The SumSub flow's specific endpoints and token exchange sit alongside the
sumsubEnabledflag described here. If your Program uses SumSub, confirm the token-exchange process with your Axys integration contact.
KYC documents
As part of the compliance process, Axys tracks the documents submitted by the Cardholder:
| Field | Type | Description |
|---|---|---|
kycDocID | integer | Unique ID for this document record |
status | integer | Document-level review status |
docType | integer | Document type (e.g. passport, national ID, proof of address) |
lang | string | Document language |
number | string | Document number |
issueBy | string | Issuing authority |
issuerDate | string | Issue date |
expireDate | string | Expiry date |
image_FrontExt | string | File extension of the front-side image |
image_BackExt | string | File extension of the back-side image |
This array is returned as kycDocs on GET /cardholders/{cardholderId}.
Field-lock rules
Once a Cardholder enters status = 3 (Under Review) or status = 1 (Approved), a large set of compliance-relevant fields become permanently locked — they cannot be changed via PUT /cardholders/{cardholderId}/update, even after returning to a non-approved state. Double-check these before submitting for review:
| 🔒 Locked once Under Review or Approved | ✏️ Always editable |
|---|---|
firstName | transactionLimit |
midName | callingCode |
lastName | countryCallingCode |
gender | phoneNum |
nationality | cellNum |
placeOfBirth | emailAdr |
dob | adrLine2 |
adrLine1 | cardHolderFirstName |
city | cardHolderLastName |
state | employeeID |
country | |
zipCode | |
sumsubEnabled |
Every locked field above is identity or KYC-document data — the information that must match the Cardholder's government-issued ID and proof of address. Get these right in your initial
POST /cardholderscall; there's no path to correct a typo in, say,doborcountryafter submission without creating a new Cardholder record.
Cardholder Account
On creation, Axys automatically provisions the Cardholder's internal Account — see Accounts, Wallets & Deposit Addresses. This is not a separately addressable resource.
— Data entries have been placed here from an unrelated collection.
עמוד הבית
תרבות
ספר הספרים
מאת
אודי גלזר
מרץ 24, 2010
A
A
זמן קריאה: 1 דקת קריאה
Bank account and deposit-address registration
Approved Cardholders can register an external bank account (for bank-rail funding, with OTP verification) as a sub-resource. Digital-asset deposit addresses, by contrast, are generated automatically per-card at issuance and require no registration. Both are covered in full in Funding & Deposits.